Brazilian assets tumbled over the past week as President Jair Bolsonaro's administration faced nationwide protests, setbacks in the approval of key decrees and new strains in its relationship with Congress. Yet the prospects for pension reform are finally looking up.
Political consultancy Eurasia raised the odds of approval of the government's flagship economic proposal to 80%, up from 70%, citing lawmakers' waning resistance to a measure deemed vital to Brazil's finances. Bank of America Merrill Lynch upgraded the nation's sovereign bonds to overweight, saying it's more confident the government can deliver a reform that would be deemed positive by investors.
"Support in Congress appears to be increasing amid more willingness by the government to engage in political negotiations," Merrill Lynch analysts Jane Brauer and Lucas Martin wrote in a note last week. They added that Brazil's low short-term growth may push lawmakers to prioritize pension reform.
It's a similar argument to the one made by Eurasia, which is betting that lawmakers are now more committed to the pension overhaul. Economy Minister Paulo Guedes has issued dire warnings about Brazil's outlook if the reform doesn't pass, and even engaged in shouting matches with lawmakers on the subject. Over the past few days, local media has reported lawmakers' plan to present an alternative pension reform text, as the government struggles to make the case for its own proposal.

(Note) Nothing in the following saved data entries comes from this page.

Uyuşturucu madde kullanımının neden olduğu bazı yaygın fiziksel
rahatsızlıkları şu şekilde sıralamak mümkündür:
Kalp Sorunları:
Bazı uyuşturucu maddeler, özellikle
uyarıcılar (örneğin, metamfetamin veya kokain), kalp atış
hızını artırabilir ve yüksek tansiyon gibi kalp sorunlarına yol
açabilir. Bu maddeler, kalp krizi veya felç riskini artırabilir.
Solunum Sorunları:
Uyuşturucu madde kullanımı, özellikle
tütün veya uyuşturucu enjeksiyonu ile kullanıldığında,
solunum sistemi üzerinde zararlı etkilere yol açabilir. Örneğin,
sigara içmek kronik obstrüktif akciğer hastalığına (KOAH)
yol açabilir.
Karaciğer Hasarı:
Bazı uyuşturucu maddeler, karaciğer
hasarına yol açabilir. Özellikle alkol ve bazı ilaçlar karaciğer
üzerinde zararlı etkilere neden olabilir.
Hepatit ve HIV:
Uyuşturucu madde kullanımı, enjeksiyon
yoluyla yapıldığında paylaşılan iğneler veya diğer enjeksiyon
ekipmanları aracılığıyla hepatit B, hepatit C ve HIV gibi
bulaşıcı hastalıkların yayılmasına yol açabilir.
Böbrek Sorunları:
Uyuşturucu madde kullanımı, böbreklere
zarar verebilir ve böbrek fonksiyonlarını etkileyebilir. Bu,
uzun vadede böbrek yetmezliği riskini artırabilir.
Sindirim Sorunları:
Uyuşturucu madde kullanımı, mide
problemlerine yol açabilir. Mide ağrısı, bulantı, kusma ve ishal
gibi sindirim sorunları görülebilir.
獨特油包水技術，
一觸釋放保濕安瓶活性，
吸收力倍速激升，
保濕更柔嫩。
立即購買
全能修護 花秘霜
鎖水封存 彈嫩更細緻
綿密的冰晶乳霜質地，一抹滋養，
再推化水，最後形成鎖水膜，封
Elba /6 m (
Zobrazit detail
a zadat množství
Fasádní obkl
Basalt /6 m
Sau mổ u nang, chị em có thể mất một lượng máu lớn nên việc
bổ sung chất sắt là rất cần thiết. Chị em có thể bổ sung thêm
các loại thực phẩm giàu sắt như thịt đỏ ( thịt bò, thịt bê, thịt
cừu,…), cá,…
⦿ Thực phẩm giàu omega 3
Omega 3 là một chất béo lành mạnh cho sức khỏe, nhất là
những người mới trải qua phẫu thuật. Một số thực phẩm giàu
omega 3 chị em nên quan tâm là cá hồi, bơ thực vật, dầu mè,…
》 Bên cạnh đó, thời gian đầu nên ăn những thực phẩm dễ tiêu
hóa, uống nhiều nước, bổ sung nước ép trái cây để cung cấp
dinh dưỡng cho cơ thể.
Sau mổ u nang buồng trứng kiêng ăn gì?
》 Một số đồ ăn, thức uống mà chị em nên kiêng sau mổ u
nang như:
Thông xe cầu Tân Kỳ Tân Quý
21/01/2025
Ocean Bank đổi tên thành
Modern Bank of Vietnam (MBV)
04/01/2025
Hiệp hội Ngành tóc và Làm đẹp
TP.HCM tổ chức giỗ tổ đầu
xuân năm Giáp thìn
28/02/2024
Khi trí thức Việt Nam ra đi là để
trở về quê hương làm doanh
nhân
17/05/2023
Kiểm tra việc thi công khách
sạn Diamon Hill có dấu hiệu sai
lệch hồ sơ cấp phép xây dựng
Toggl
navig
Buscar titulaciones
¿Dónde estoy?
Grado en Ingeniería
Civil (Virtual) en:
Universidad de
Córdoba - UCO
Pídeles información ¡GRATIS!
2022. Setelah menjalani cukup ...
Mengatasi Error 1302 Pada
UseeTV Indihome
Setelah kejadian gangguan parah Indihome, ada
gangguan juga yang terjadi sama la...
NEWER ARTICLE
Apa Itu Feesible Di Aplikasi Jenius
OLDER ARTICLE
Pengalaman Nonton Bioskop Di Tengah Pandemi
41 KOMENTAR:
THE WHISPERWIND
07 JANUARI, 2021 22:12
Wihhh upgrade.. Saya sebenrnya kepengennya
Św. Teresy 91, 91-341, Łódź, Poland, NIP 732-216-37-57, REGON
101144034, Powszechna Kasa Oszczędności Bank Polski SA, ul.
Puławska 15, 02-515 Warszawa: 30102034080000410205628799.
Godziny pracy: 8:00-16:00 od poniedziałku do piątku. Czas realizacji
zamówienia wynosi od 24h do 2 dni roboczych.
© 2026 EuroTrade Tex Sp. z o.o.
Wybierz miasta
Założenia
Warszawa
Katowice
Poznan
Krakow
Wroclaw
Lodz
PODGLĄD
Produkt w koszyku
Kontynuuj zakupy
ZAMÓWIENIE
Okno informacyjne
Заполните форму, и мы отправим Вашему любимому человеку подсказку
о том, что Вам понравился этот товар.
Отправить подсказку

Shamaila Khan, AllianceBernstein's director of emerging-market debt, sees greater chances of the government approving a pension reform that leads to savings of at least 600 billion reais ($146 billion) over 10 years.
"The probability of a higher number has slightly increased because of the broad agreement on the importance of the reform," she said.
The pension bill cleared the lower house's Constitution and Justice Committee in April, much later than expected. The text is now before a so-called special committee, where it will be discussed in up to 40 sessions, and where it's likely to undergo changes.
Brazil's real fell more than 3.5% last week, leading the drop in emerging-market currencies as protests added to political tensions and growth forecasts fell, adding to a broad sell-off in risky assets. The $8 billion iShares MSCI Brazil ETF — the largest exchange-traded fund tracking Brazilian equities — erased gains for the year.
"We believe the government will be able to approve the reform," hedge fund firm SPX said in its monthly letter to clients last week. "Not for its own merits, but because a good part of congressmen know that, without the reform, the country would head towards a permanent fiscal crisis."